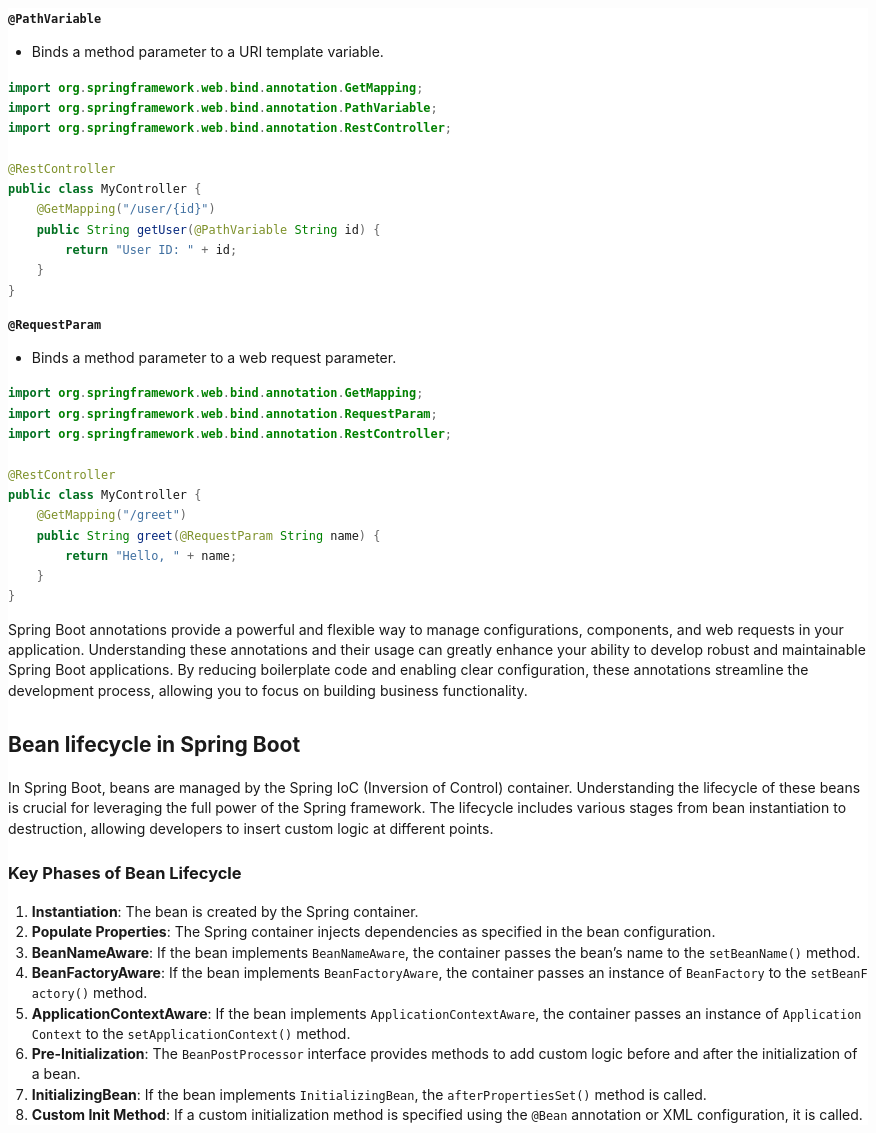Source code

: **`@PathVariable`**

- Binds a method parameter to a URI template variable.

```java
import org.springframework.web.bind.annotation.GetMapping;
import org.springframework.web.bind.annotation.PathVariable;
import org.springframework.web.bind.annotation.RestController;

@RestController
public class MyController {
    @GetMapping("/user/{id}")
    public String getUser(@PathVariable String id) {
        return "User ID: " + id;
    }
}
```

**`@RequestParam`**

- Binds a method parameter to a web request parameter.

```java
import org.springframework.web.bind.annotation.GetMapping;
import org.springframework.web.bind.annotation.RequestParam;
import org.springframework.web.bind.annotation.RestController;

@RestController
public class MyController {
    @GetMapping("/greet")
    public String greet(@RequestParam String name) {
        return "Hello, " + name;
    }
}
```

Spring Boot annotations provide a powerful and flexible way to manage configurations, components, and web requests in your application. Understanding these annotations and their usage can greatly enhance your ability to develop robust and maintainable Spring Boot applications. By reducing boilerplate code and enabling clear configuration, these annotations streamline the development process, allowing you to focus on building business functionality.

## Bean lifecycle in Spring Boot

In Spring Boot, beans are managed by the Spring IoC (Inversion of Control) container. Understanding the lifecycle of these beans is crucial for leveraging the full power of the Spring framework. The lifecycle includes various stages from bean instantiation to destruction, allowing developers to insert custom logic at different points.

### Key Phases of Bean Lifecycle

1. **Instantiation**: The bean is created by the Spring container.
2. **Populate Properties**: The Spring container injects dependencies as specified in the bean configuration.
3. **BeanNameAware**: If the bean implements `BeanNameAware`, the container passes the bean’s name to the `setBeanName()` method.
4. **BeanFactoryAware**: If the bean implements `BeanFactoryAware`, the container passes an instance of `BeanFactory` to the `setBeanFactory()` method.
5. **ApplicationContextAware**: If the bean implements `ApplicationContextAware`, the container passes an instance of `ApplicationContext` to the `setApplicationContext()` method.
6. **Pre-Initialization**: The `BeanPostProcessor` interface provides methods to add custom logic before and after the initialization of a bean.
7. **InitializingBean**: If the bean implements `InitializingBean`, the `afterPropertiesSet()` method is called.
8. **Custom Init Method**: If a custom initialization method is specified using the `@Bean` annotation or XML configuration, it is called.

··········

WORK TO BE COMPLETED »
In the entries above, some lines may contain the string "PathVariable"; report how many, without additional comment.

SOLVED PROBLEM »
3